Speaker: R. L. Victoria Pöhls
Affiliation: Max-Planck-Institute for Empirical Aesthetics
Title: Can literary refugee narratives decrease ingroup bias? An experimental reader-response study using implicit methods
Abstract (long version below): Can narrative empathy of engaged readers carry over to members of the represented group in real life? In this experimental study, it was examined whether readers of refugee short stories show less ingroup bias on an implicit measurement task when compared to a control group. Contrary to expectations, no general decrease was found. The narratives had opposite effects on different readers: While some became less biased and showed this effect even after being retested two weeks later, it had the opposite effect on some, making them more biased towards refugees.
Long abstract
IntroductionFiction reading may facilitate the understanding of characters that are very different to the reader and/or belong to a different social group. But does the narrative empathy engaged readers may develop for characters carry over to members of the represented group in real life? Will they be perceived as less different to one’s own ingroup after contact through fiction? To find out whether this is the case, I examined stereotypical expectancies regarding refugees by readers who either read two fictional short stories written from a refugee perspective (test condition) or non-refugee short stories (control) and then answered items on linguistic intergroup bias (LIB).
Description of methods
Participants (N=286, German as only mother tongue) read different short stories based on their random assignment to either test group 1 (TG1), test group 2 (TG2) or control (C): Both TG1 and TG2 read stories about refugees’ troubled settling-in in their ‘adopted home country’ , while stories in the control were of similar length, but did not touch upon the topic of refugees. TG1 read the original stories, focalized through a 1st-person-refugee narrator, whereas TG2 read the same stories but stylistically manipulated, narrated by a 3rd-person narrator, to determine whether focalization matters.

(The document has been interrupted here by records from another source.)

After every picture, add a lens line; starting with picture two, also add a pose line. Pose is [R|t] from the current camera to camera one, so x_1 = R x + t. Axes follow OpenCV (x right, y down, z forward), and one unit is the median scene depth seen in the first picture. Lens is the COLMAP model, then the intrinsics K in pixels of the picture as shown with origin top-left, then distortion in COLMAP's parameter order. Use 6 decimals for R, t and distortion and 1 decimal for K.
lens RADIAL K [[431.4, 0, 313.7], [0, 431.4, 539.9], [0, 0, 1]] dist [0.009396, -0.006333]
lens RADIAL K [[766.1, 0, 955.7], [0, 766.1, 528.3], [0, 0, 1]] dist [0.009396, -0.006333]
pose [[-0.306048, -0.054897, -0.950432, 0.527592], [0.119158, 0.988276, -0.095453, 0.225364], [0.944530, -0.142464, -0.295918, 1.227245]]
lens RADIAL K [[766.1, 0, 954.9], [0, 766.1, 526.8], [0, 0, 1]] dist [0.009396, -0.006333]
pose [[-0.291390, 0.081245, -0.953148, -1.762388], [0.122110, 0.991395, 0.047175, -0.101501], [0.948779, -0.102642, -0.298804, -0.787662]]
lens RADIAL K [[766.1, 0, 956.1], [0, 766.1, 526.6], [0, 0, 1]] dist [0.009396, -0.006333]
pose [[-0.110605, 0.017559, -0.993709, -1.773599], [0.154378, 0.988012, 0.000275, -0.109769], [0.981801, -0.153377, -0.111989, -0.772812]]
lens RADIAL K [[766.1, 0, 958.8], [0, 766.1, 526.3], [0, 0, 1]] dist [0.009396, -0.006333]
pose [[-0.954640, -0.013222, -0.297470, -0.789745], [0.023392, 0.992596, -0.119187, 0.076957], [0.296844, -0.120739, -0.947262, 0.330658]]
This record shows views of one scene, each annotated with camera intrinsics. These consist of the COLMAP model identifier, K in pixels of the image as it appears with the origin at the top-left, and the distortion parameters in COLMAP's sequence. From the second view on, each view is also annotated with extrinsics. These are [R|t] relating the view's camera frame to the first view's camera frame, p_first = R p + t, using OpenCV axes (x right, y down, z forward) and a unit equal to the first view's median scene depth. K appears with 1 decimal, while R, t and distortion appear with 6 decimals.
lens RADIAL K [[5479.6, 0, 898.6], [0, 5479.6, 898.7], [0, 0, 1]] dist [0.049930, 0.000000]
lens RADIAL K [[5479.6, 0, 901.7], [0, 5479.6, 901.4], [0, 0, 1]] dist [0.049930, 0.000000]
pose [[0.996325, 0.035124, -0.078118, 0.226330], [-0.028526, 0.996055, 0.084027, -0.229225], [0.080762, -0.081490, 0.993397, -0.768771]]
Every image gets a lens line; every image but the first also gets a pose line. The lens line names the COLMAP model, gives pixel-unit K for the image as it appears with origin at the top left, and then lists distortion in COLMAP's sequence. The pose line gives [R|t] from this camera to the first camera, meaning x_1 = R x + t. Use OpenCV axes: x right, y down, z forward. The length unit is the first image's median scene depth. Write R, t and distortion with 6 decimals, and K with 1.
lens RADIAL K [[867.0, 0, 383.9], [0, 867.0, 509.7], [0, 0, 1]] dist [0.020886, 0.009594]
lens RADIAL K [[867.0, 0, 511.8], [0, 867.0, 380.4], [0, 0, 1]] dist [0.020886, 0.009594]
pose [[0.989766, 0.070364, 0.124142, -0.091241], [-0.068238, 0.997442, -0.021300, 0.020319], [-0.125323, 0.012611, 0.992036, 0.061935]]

To assess whether stereotypical expectancies regarding refugees changed and ingroup bias decreased through reading stories about this outgroup, an implicit test for Linguistic Intergroup Bias (LIB) was developed based on the theory and findings of Maass et al. (1989) to avoid a social-desirability bias, and participants were not fully informed about the overall study objective.
According to the pertinent findings of the LIB, the same behaviour is linguistically encoded differently when performed by either ingroup or outgroup members.
The developed LIB test consists of 45 images, showing characters introduced as refugees (outgroup), foreigners (outgroup), or native Germans (ingroup), who (inter)act in various social situations either seen as undesirable or desirable behaviours as pretests (N=15) confirmed.
After each image, participants were presented with four slightly different verbal descriptions describing the situation seen. Descriptions vary along dimensions of abstractness vs. concreteness, thereby allowing to implicitly test participants’ stereotypical expectations by having them rate the sentences for image fit.
When viewing a positively valenced action by ingroup members, participants more often describe it with a stability-indicating adjective (e.g., “The person is friendly”). In contrast, the same action performed by outgroup members tends to be labelled with concrete action verbs, suggesting no cue to an underlying positive character trait (e.g., “The person lends the hammer to his neighbour”).
Participants were tested right before, right after and two weeks after reading, allowing possible time-sensitive effects to appear.
Hypotheses
Data is analysed using the software R. LIB scores are calculated for each individual at all measuring time points, allowing for within-subject and between-groups comparison.
I hypothesized that LIB scores for control group members will not change significantly across time and baseline measures before reading will not differ significantly between groups.
It is further expected that TG1 and TG2 measures after reading will show a decreased LIB compared to C – as they have engaged with a refugee’s perspective, the felt distance between their own ingroup and the refugee outgroup should have decreased.
As this is, to my knowledge, the first study attempting to measure LIB across time, it was difficult to foresee whether these effects increase or decrease between the second and third measuring time point: Attributing the changed attitude to fiction reading might enlarge the effect two weeks later once participants do not remember this connection (cf. Appel 2007), but, being a largely unconscious effect, it might also wear off once the fictional experience that prompted the change lies further in the past.
Story liking, narrative engagement, and identification with characters was measured by self-report measures. I hypothesized that in TG1 and TG2 higher ratings on these measures correlate with greater decrease in LIB measurements, compared to less impacted readers.
Conclusion
A mixed ANOVA shows that LIB scores are normally distributed and, as expected, not significantly different across groups before reading. As hypothesized, there are also no significant differences within the control group across measuring time points, while a different trend can be observed in test conditions: Contrary to expectations, no overall reduction of bias is observed, but a flattening of the curve to both sides. Thus, some participants become more, whereas others become less biased. Data analysis is still ongoing with regard to the question whether this can be attributed to personal characteristics (age, gender, education, political leaning) or aesthetical experience of the narratives (liking, personal relevance, felt emotions, identification with characters).